Make sure the room you are in sounds good to begin with. Check for any echo sounds. If your space is too "live"-sounding, maybe consider picking another room. Many people think they sound great in their bathroom, but that much echo might be too much echo for a live stream.
When in doubt, soft surfaces and a "dead" sound is always a good choice. Maybe set up on a carpet or go into a room with heavy curtains. Plants and soft furniture can also help eliminate bad sound reflections.
We recommend having your setup in a room that can be easily isolated from other noise and people. A desk or standing setup is preferable to a couch. To ensure a solid internet connection you should try to plug directly into your router.
People often think that the closer the microphone is to the source, the better the sound will be. But generally, this isn't the case. Often when you move a microphone closer to an instrument, the amount of bass in the recording will increase, sometimes so much so that the sound is muffled and inaudible.
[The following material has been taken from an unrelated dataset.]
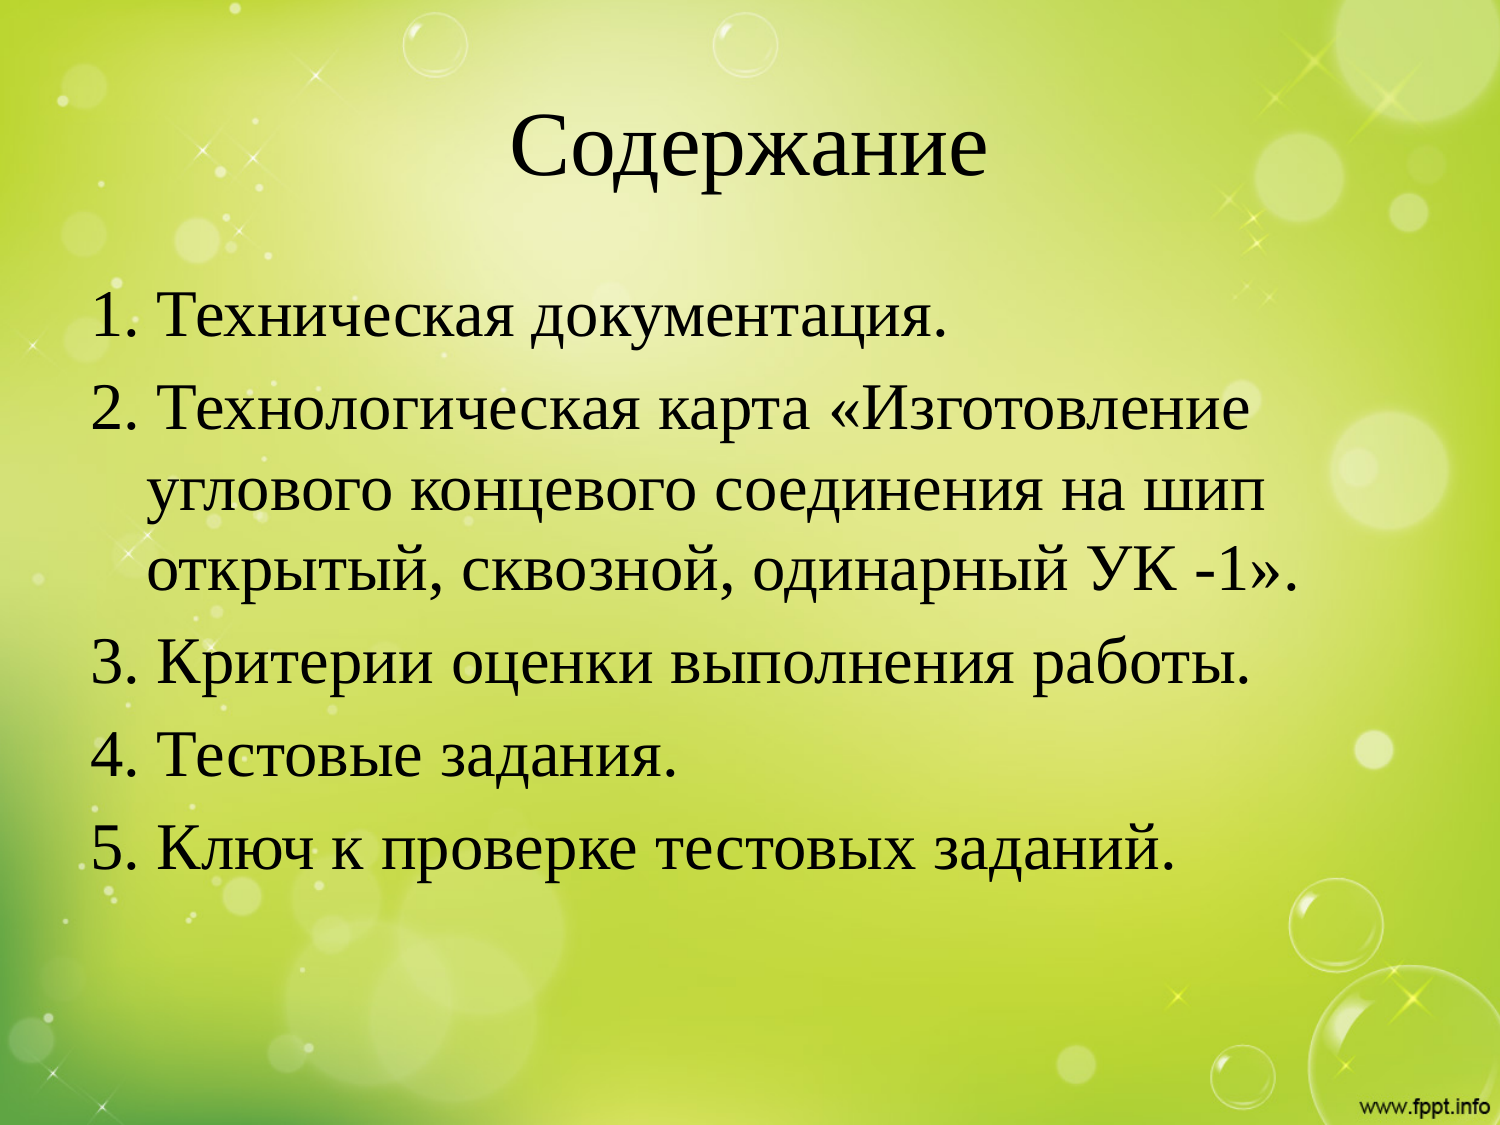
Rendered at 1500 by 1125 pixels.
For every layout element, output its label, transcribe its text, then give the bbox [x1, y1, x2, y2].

If you have that problem, experiment with moving the microphone farther away, as opposed to closer.
If you are only using one microphone or just the microphone on your computer or phone, give some thought to where that microphone is placed. Can you adjust it to be in a place that picks up your instrument and voice at equal levels? A slight move up or down can make all the difference.
Experiment offline. Find the best-sounding spot in your home by making test recordings and listening back to them before going live. Once you find that sweet spot, try to find the best microphone placement, record again and listen back.
The sound check will be your time to make sure you sound your best, and, most importantly, it will give you time to feel comfortable performing before you go live.
We recommend broadcasting live for a minimum of 2 hours per broadcast. We find that broadcasts do not hit their peak for 15-20 minutes, meaning short broadcasts tend to not hit their stride and total possible audience.
Your set design is yet another opportunity to showcase your creativity as an artist. Since a live stream is as much a visual experience as it is about audio, put some thought into how you, your equipment and your studio appear on camera.
Hang up some art, put up curtains, or use a special filter on your camera to add virtual animations.
Make sure your camera angle is set up to give a full view of yourself and at least a partial snapshot of your equipment or instrument if you use any.